| Excerpted passage |
A Falcon 9 rocket carrying the Axiom-4 crew of four astronauts lifts off from Kennedy Space Center Launch Complex 39A on a mission to the International Space Station, in Cape Canaveral, Florida, US, June 25, 2025. REUTERS/Steve Nesius
A Falcon 9 rocket carrying the Axiom-4 crew of four astronauts lifts off from Kennedy Space Center Launch Complex 39A on a mission to the International Space Station, in Cape Canaveral, Florida, US, June 25, 2025. REUTERS/Steve Nesius

NASA retiree turned private astronaut Peggy Whitson was launched on the fifth flight to orbit of her career early on Wednesday, joined by crewmates from India, Poland and Hungary heading for their countries' first visit to the International Space Station.

The astronaut team lifted off from NASA's Kennedy Space Center in Cape Canaveral, Florida, at about 2:30 a.m. EDT (0630 GMT), beginning the latest mission organized by Texas-based startup Axiom Space in partnership with Elon Musk's rocket venture SpaceX.

| Prompt A |
Transcribe the stretch of the Axiom-4 launch passage from "The astronaut team" through "rocket venture SpaceX.", word for word.

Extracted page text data
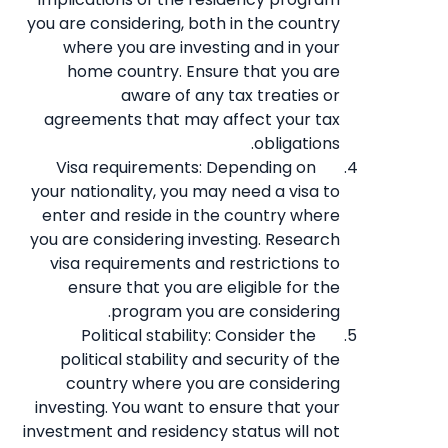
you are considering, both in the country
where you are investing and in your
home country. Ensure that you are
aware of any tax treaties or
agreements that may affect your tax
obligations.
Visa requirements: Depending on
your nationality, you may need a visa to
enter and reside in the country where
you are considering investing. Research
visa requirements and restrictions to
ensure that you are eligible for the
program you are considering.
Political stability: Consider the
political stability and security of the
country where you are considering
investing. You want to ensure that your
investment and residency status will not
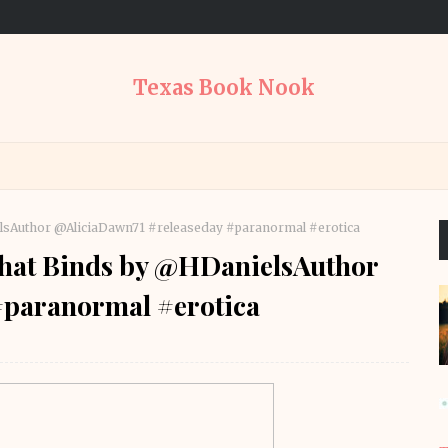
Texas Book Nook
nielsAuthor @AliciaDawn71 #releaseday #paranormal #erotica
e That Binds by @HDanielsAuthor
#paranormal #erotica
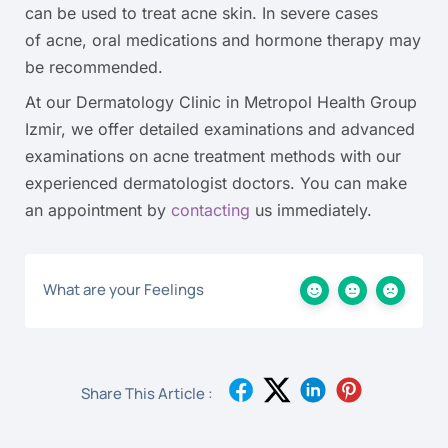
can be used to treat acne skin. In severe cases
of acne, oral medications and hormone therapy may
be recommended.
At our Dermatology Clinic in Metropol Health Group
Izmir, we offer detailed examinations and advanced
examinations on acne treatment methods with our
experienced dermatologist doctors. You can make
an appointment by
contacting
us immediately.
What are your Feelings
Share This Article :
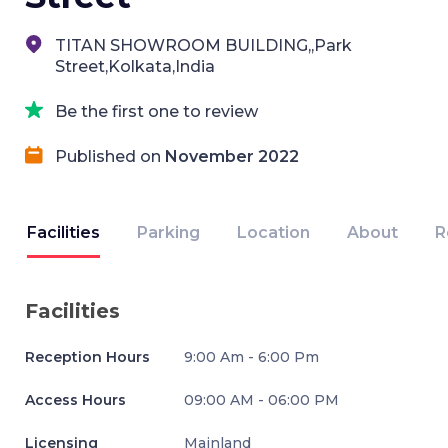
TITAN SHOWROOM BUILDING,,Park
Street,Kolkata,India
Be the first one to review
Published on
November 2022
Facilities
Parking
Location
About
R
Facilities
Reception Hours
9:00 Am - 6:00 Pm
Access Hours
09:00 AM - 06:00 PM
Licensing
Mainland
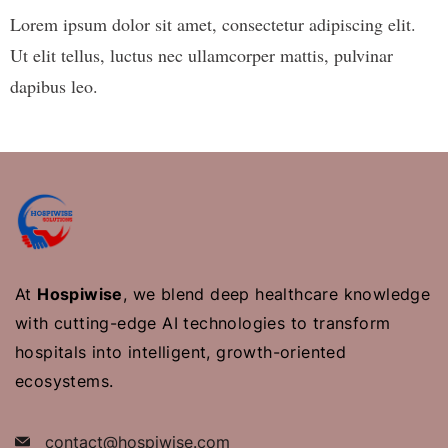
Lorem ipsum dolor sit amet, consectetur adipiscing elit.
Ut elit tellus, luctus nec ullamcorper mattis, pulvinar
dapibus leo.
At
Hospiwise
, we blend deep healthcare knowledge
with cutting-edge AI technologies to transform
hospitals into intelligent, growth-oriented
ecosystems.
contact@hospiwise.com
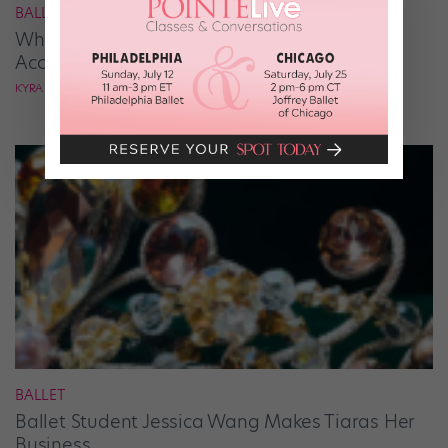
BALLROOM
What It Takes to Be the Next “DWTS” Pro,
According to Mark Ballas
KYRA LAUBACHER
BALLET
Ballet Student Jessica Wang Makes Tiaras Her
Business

| Prompt B |
In the listing, edit the lines from the one containing "Lorem ipsum dolor" through the one containing "ecosystems." so that "hospitals" becomes "clinics", leaving everything else as it is. Give only those lines.

| Exercise output A |
The astronaut team lifted off from NASA's Kennedy Space Center in Cape Canaveral, Florida, at about 2:30 a.m. EDT (0630 GMT), beginning the latest mission organized by Texas-based startup Axiom Space in partnership with Elon Musk's rocket venture SpaceX.

| Exercise output B |
Lorem ipsum dolor sit amet, consectetur adipiscing elit.
Ut elit tellus, luctus nec ullamcorper mattis, pulvinar
dapibus leo.
At
Hospiwise
, we blend deep healthcare knowledge
with cutting-edge AI technologies to transform
clinics into intelligent, growth-oriented
ecosystems.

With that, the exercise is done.